The government has two options. Either to act in a manner that the tribals develop trust in the government, or to get rid of the tribals. Else the maoists will continue to enjoy local support that will make it very difficult for the government to defeat them. What choice is the government making? Dantewara is the example of what option the government is taking. Its killing the tribals bit by bit, many physically but most through destroying their way of life. Does a tribal call living in a concentration camp in Dantewara, living like a tribal? Less dramatically, does a tribal call living in a company colony, with no access to any livelihood other than selling their labour, living like a tribal. The government of India is not ready to listen to those who want to help it gain the confidence of the tribals. Himanshuji made a small beginning in Dantewara. He was hounded out. Those who speak out against displacement are branded as maoists. Those who speak out against sale out of mines and minerals are branded as maoists. Those who speak out against atrocities by the police are branded as maoists. It reminds one of the story of the King who passed an order to kill all the old people in his kingdom and ended up killing most of the wise people. It seems the government has decided to brand as maoists all those who are raising the voice of sanity, the voices that want India to continue as a sovereign country free from imperial incursions, the voices that get lost in the clamour of 24 hour news channels demanding yet more fighting, demanding to call out the Army, the Air Force. 

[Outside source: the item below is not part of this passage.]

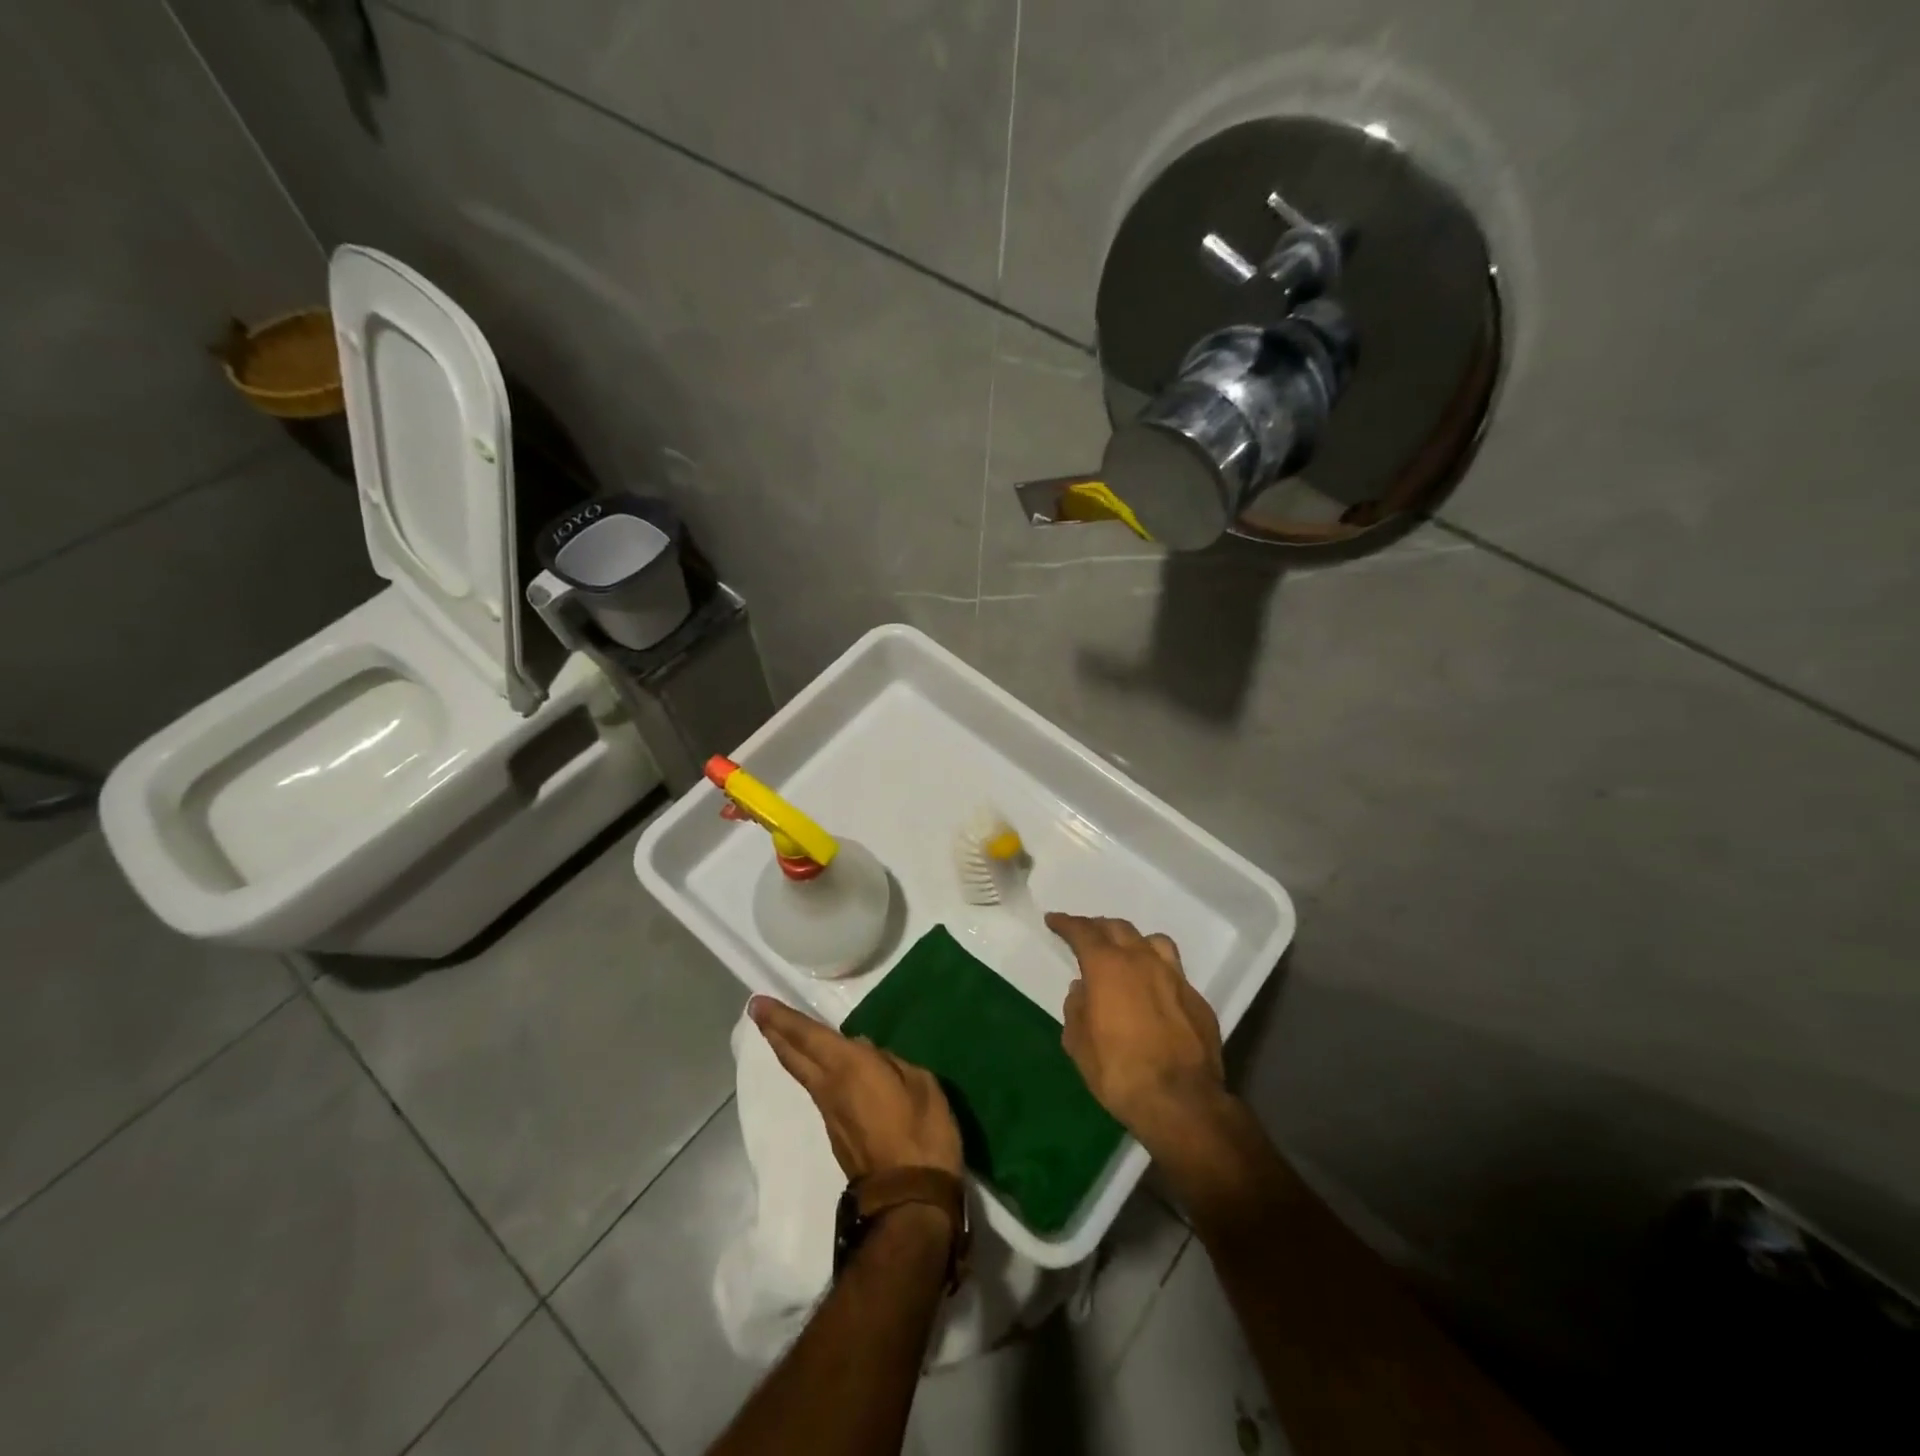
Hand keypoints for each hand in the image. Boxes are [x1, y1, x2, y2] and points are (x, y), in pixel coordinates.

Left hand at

The government has chosen. It is highly unlikely that it will change its tactics. What else can one expect from a government that supports the US in Afghanistan and Iraq. Is it a mere coincidence that the government's approach is so eerily similar to the US approach in the tribal areas of Afghanistan and Pakistan. Every now and then one hears talks about the Air Force and the Drones. But the US is killing citizens of some other country. That is bad enough. We are killing our own people. But is is the average elite Indian really thinking that the tribals are their own people, or do they think them to be mere hindrances, sitting on the land that must be cleared to make way for the highway  of double digit growth. And it puts a knife through one's heart when one sees young people whose heart should not have given up on ideals (no I am not saying ideologies) clamouring for getting the Air Force and the Drones in to the Act. The pain is doubly greater when one hears such voices from the JNU. May be JNU is doomed to inherit the other legacy of Jawaharlal Nehru. Perhaps it can not learn Nehru's secularism or anti-imperialism without getting a bit rubbed off from the despicable acts against the tribals he ended up praising and presiding over.